After my Ph.D. at the University of Rome La Sapienza, I joined the Max Planck Institute for Dynamics and Self-Organization as a postdoctoral researcher. My research is in the field of active matter, spanning from the study of animal collective behaviour, to the non-equilibrium physics of systems with non-reciprocal microscopic interactions. Combining tools of statistical field theory and agent-based numerical simulations, I characterise and quantify the emergent (and universal) large-scale behaviour of different active systems.
Thursday April 20th
Natural swarms in 3.99 dimensions
Recent data on strongly correlated biological systems show the validity of scaling laws as one of the fundamental traits of collective behaviour.

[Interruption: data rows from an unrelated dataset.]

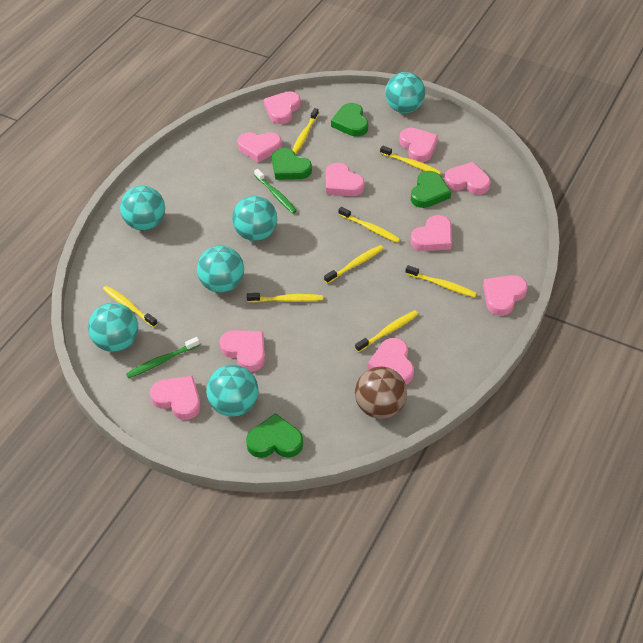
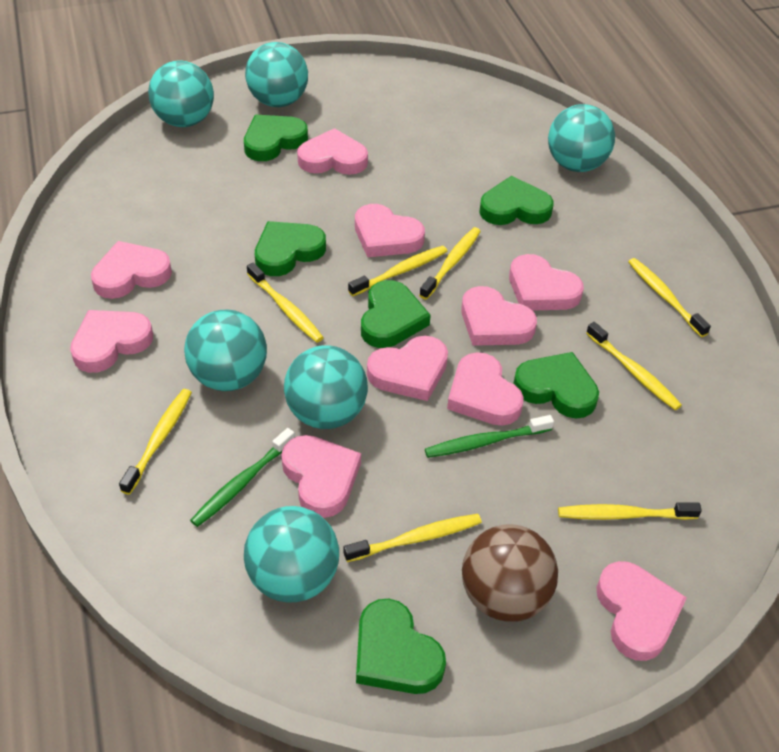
green heart: 4 -> 6

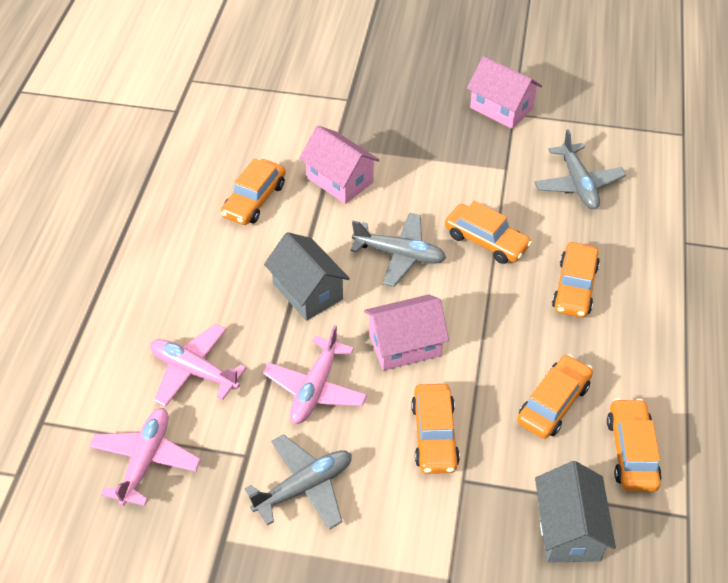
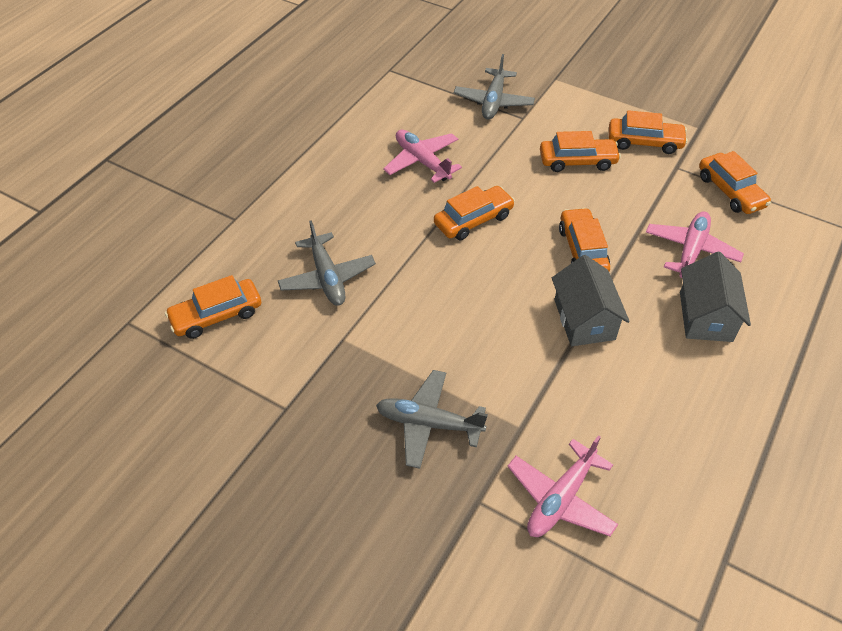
pink house: 3 -> 0

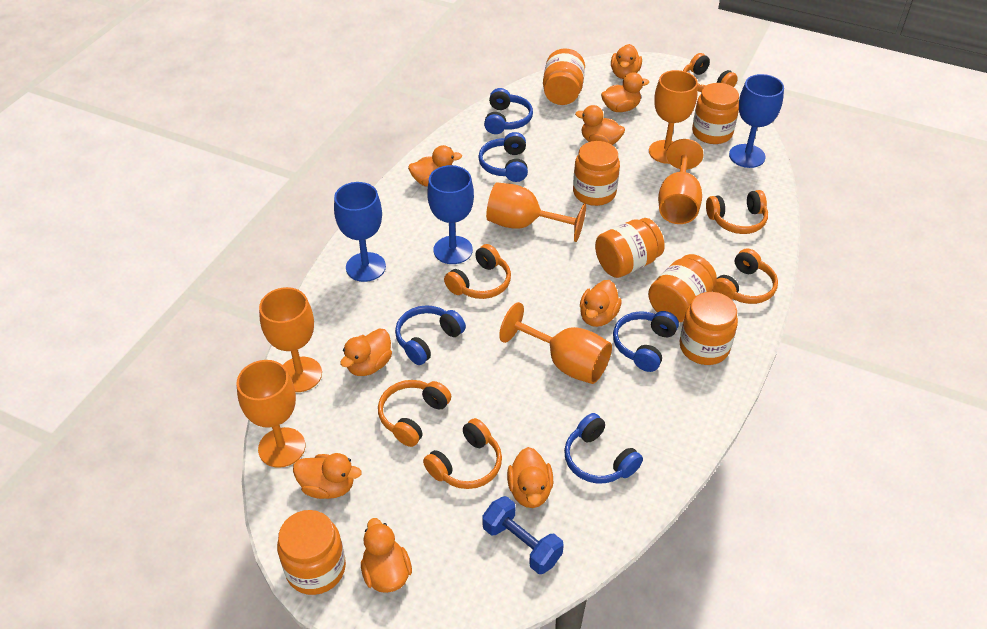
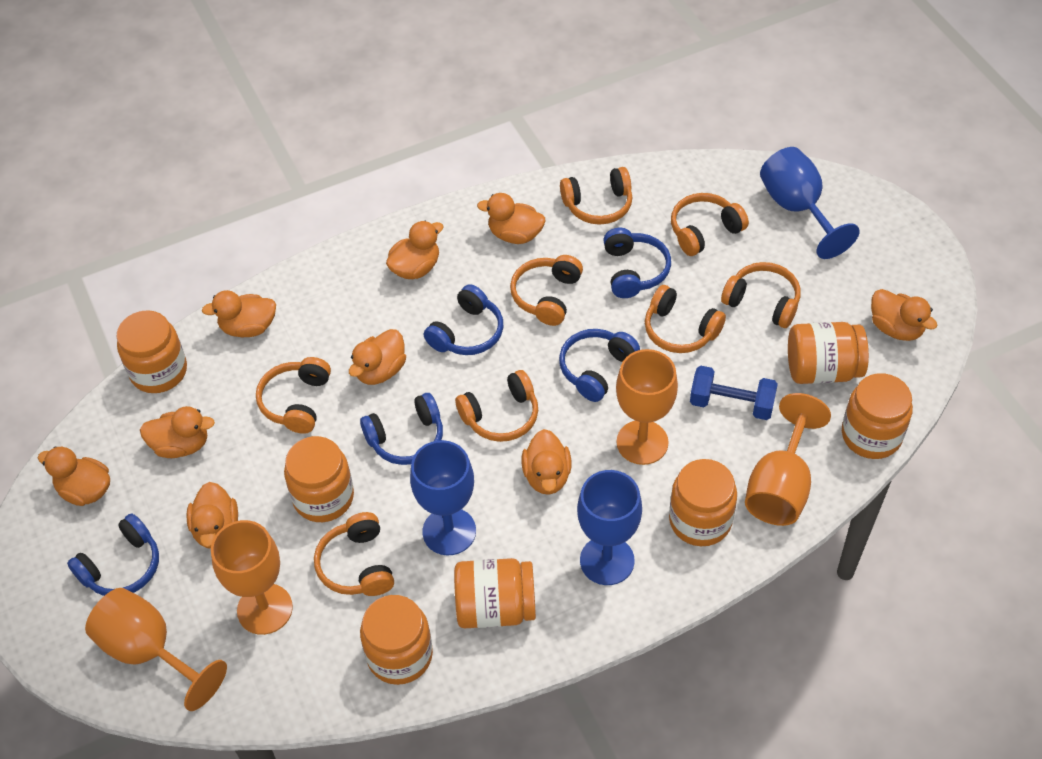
orange goblet: 6 -> 4
orange headphones: 6 -> 8

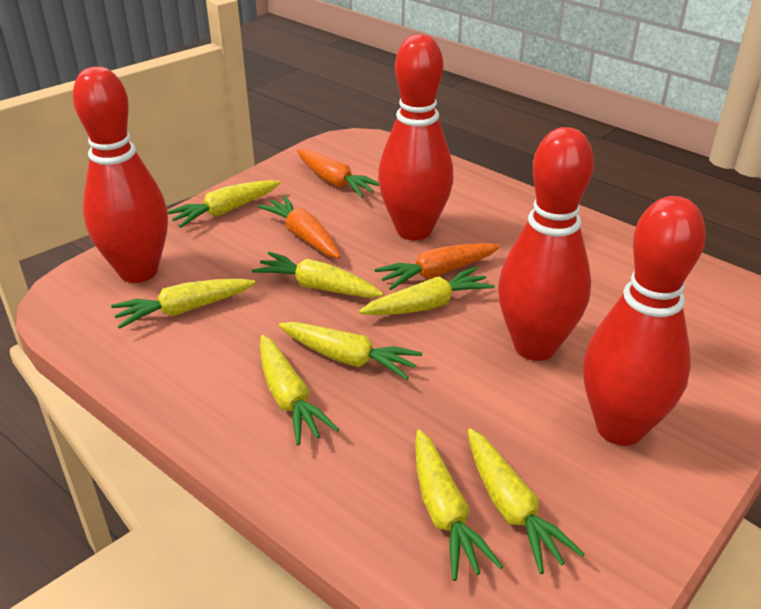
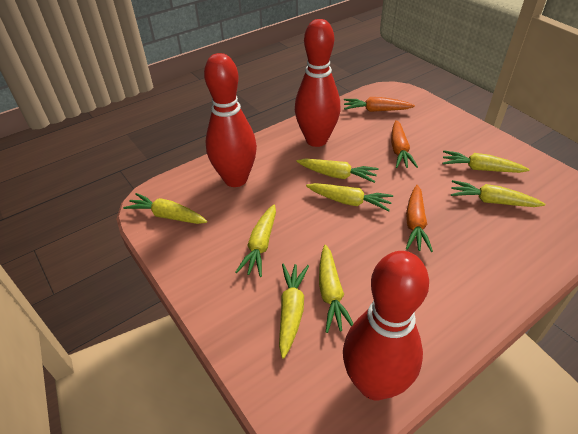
red bowling pin: 4 -> 3

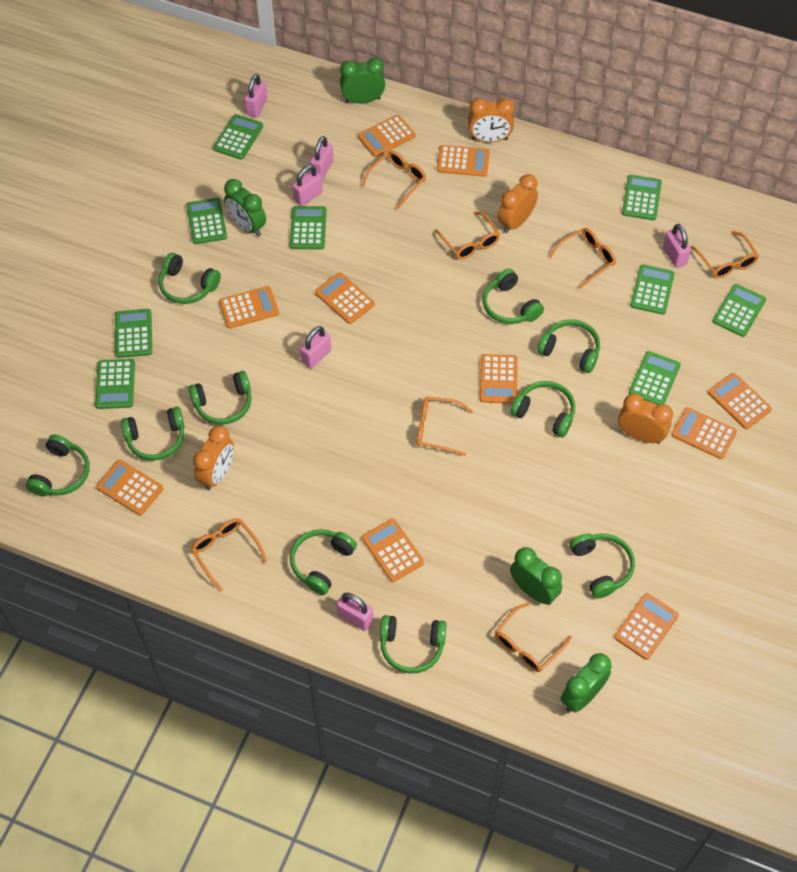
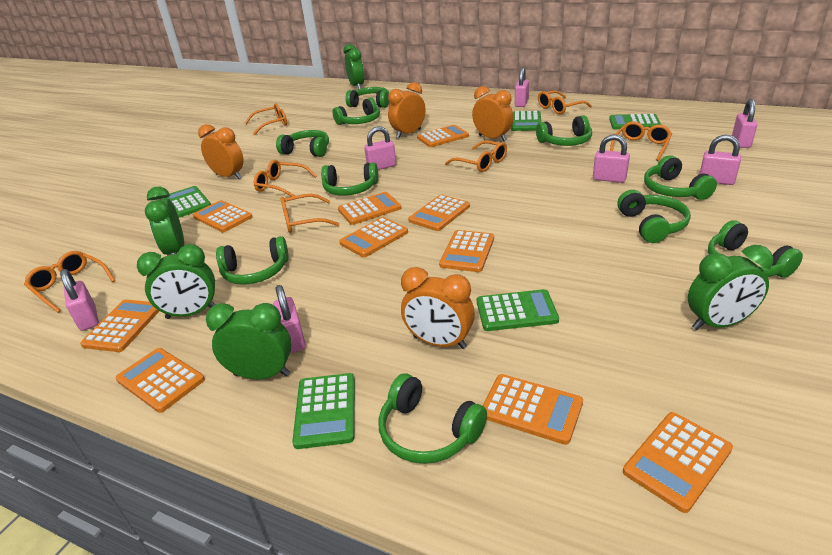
green calculator: 9 -> 5
green clock: 4 -> 5
pink padlock: 6 -> 7

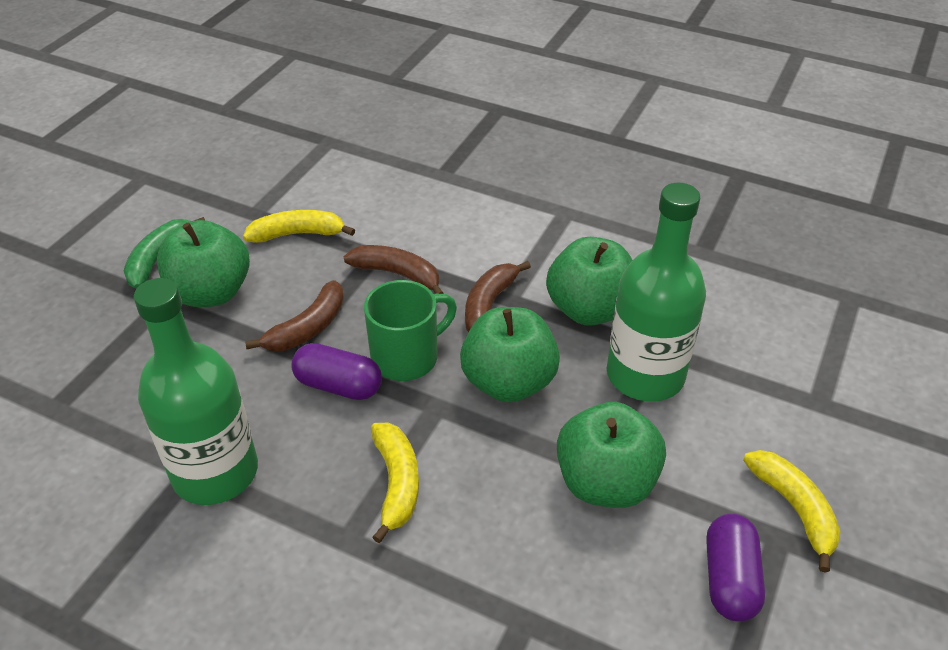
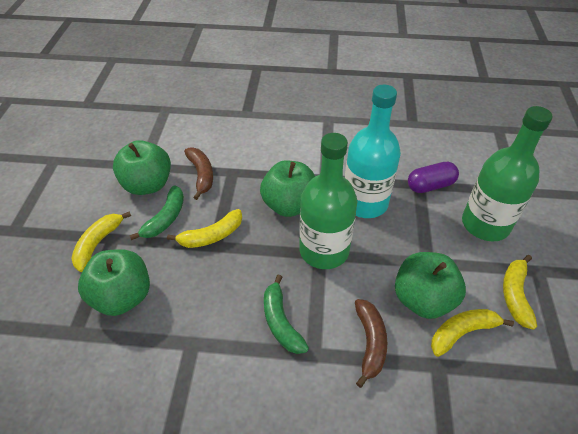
brown banana: 3 -> 2
green banana: 1 -> 2
green mug: 1 -> 0
purple capsule: 2 -> 1
turquoise bottle: 0 -> 1
yellow banana: 3 -> 4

Field theoretical techniques, such as the Renormalization Group, thus became useful tools to describe living systems as bird flocks, cell colonies and insect swarms. Experiments unveiled traces of critical dynamics in the latter system, exhibiting an inertial dynamics in the velocities and a dynamical critical exponent z ~ 1.2. To rationalise this evidence, we develop an inertial active field theory in which the velocity is coupled to its generator of internal rotations, namely the spin, through a mode-coupling interaction. Supported by the indication of weak density fluctuations in insect swarms, we study its near-critical regime with a one-loop Renormalization Group approach under the assumption of incompressibility. The presence of friction in the dynamics of the spin rules a paramount crossover between two fixed points: the unstable underdamped fixed point with z = 1.3 and the stable overdamped fixed point with z = 1.7, where dissipation takes over. We show how finite-size systems with weak dissipation, such as swarms, can actually exhibit the critical dynamics of the unstable fixed point thus providing a theoretical result which is in fair agreement with experimental data.